_TASK ITEM_
Up to and including the line that contains "290 | 0% | 0.4%", reproduce every line exactly, beginning with the first line below.

--- START ---

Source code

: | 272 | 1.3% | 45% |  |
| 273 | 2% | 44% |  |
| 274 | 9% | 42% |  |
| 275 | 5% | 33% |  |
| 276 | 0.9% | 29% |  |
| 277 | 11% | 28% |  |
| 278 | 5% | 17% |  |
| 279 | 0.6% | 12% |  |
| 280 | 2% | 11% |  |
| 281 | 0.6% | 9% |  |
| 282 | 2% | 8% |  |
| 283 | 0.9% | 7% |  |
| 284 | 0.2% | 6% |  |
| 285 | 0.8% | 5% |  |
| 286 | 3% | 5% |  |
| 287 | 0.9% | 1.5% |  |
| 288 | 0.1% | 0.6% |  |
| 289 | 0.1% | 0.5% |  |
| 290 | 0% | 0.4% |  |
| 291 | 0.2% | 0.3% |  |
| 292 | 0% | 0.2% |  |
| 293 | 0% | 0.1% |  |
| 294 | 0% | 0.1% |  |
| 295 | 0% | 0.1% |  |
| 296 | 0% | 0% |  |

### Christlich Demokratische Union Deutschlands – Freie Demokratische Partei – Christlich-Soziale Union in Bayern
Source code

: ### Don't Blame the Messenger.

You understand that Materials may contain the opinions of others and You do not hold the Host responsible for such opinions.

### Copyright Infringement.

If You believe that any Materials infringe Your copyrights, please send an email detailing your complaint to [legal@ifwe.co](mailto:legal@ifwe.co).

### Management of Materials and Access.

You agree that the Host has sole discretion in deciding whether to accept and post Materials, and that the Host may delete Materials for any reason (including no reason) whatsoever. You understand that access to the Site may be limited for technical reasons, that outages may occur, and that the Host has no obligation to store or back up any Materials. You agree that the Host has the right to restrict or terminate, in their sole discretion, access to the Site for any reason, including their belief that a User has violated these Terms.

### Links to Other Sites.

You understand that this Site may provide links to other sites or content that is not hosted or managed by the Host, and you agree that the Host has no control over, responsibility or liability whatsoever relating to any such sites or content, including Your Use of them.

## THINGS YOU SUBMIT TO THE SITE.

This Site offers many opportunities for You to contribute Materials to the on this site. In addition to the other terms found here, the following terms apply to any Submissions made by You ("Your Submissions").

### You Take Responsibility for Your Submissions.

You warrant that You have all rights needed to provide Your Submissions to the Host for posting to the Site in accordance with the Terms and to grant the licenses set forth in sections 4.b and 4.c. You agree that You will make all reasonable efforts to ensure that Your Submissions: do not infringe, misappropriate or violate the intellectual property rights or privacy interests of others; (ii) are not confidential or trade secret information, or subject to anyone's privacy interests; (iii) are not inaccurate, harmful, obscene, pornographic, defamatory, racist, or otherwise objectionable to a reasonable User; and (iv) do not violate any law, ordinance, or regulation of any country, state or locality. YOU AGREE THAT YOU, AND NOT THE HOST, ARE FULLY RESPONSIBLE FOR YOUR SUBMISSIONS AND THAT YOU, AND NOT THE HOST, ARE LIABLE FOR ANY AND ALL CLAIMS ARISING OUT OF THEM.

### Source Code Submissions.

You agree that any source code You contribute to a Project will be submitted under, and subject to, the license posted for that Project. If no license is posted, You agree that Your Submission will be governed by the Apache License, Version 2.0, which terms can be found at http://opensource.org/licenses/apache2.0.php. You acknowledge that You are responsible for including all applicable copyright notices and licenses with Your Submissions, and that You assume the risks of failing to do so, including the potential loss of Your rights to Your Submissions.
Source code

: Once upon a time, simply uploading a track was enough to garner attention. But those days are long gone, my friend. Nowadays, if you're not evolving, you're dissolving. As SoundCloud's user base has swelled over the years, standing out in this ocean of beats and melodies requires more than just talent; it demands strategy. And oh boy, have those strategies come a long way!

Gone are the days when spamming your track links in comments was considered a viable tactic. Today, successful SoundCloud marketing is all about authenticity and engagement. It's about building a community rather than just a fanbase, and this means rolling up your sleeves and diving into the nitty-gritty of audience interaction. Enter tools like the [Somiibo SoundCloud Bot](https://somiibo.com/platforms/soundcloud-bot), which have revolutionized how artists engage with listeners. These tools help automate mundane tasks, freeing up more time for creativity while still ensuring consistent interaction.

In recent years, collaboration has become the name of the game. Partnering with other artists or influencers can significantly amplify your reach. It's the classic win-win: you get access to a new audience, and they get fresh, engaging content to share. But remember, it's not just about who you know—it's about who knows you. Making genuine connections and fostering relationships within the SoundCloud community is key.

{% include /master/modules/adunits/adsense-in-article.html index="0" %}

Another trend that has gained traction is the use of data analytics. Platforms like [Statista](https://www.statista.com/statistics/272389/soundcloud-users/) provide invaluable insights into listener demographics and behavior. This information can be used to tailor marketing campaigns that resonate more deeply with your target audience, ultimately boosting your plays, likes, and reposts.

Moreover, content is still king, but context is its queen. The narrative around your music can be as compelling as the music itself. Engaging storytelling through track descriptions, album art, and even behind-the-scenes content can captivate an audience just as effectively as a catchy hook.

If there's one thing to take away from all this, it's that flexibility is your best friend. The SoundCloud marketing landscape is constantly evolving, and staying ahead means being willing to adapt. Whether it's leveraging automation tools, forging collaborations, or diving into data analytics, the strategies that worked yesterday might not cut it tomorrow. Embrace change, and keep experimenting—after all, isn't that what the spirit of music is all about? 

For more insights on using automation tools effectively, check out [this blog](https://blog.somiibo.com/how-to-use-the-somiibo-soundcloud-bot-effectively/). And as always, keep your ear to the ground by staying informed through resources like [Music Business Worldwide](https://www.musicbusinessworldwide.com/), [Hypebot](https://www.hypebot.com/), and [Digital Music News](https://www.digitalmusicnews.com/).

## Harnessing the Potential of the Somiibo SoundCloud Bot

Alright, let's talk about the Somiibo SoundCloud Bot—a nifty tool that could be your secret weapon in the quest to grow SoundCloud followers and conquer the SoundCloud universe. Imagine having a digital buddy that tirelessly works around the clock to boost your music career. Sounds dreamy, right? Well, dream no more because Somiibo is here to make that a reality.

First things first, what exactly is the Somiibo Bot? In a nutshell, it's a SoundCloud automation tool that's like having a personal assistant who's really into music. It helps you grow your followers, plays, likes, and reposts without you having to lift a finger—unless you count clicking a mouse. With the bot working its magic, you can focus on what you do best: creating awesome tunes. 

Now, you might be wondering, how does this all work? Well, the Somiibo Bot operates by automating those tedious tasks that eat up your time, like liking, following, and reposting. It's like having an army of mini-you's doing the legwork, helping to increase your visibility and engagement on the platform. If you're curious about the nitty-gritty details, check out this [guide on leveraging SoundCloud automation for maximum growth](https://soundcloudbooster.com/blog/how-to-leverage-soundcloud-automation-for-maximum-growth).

--- END ---

_RESULT OF THE EXERCISE_
Source code

: | 272 | 1.3% | 45% |  |
| 273 | 2% | 44% |  |
| 274 | 9% | 42% |  |
| 275 | 5% | 33% |  |
| 276 | 0.9% | 29% |  |
| 277 | 11% | 28% |  |
| 278 | 5% | 17% |  |
| 279 | 0.6% | 12% |  |
| 280 | 2% | 11% |  |
| 281 | 0.6% | 9% |  |
| 282 | 2% | 8% |  |
| 283 | 0.9% | 7% |  |
| 284 | 0.2% | 6% |  |
| 285 | 0.8% | 5% |  |
| 286 | 3% | 5% |  |
| 287 | 0.9% | 1.5% |  |
| 288 | 0.1% | 0.6% |  |
| 289 | 0.1% | 0.5% |  |
| 290 | 0% | 0.4% |  |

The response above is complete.